En gestation depuis plus d'un an, ce mouvement de grèves coordonnées intervient alors que les parlementaires vont démarrer en novembre les discussions portant sur un énième projet de loi immigration, dominées par les idées de droite et d'extrême droite. « Les politiciens de droite font semblant d'ignorer que vous travaillez dans leurs restaurants préférés, que vous ramassez leurs poubelles.
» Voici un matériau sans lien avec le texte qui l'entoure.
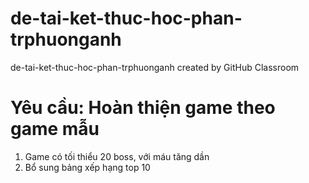 # de-tai-ket-thuc-hoc-phan-trphuonganh
de-tai-ket-thuc-hoc-phan-trphuonganh created by GitHub Classroom

# Yêu cầu: Hoàn thiện game theo game mẫu
1. Game có tối thiểu 20 boss, với máu tăng dần
2. Bổ sung bảng xếp hạng top 10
Ils nient la place essentielle que vous occupez dans l'économie de ce pays, au même titre que d'autres travailleurs« , dénonçait Jean-Albert Guidou, secrétaire CGT de l'UL de Bobigny, lors d'une Assemblée Générale qui se déroulait au siège de la centrale le dimanche précédent le top départ de la lutte. En Ile-de-France, d’après la CGT, les travailleurs immigrés avec ou sans papiers représentent 40 à 62% des travailleurs des branches de l'aide à domicile, du BTP, de l'hôtellerie restauration, du nettoyage, de la sécurité et de l'agroalimentaire. Considéré comme la caution sociale du projet de loi par ailleurs restrictif, l’article 3 du projet de loi prévoit une carte de séjour d'un an pour les métiers en tensions, délivrée sous certaines conditions.
« Le but d'une grève coordonnée, c'est de discuter directement avec le Ministère de l'Intérieur, afin d'obtenir les mêmes règles de régularisation pour tous, aujourd'hui laissées à la discrétion des préfectures et des employeurs », rappelait Jean-Albert Guidou, lors de l’AG. Par ailleurs membre du collectif confédéral « travailleurs migrants », ce militant est impliqué depuis « la grande grève » de 2008, où plus de 6800 hommes et femmes avaient occupé jour et nuit une quarantaine de sites, l'opéra Bastille et la cité de l'immigration. Depuis cette date, les grèves de travailleurs sans papiers se sont multipliés en 2019, en 2021, jusqu'à aujourd'hui. Avec toujours le même slogan : « on bosse ici, on vit ici, on reste ici ». En Ile-de-France, mais pas que. En témoigne la grève démarrée début juillet dans la communauté Emmaüs de Saint-André-lez-Lille dans le Nord, et qui a gagné cinq sites. La CGT se tient à disposition pour coordonner et structurer les actions. « Vous vous êtes rapproché de la CGT pour la conquête de vos droits, pour l'égalité entre les travailleurs, ce pour quoi la CGT se bat. A partir de maintenant, on démarre un combat ensemble, on ira jusqu'à la victoire », promettait Gérard Ré, membre du bureau confédéral en charge des questions liées à l'immigration, lors de l'AG tenue dimanche 15 octobre 2023. Mardi soir, des employeurs comme Derichebourg avaient déjà délivré des Cerfa.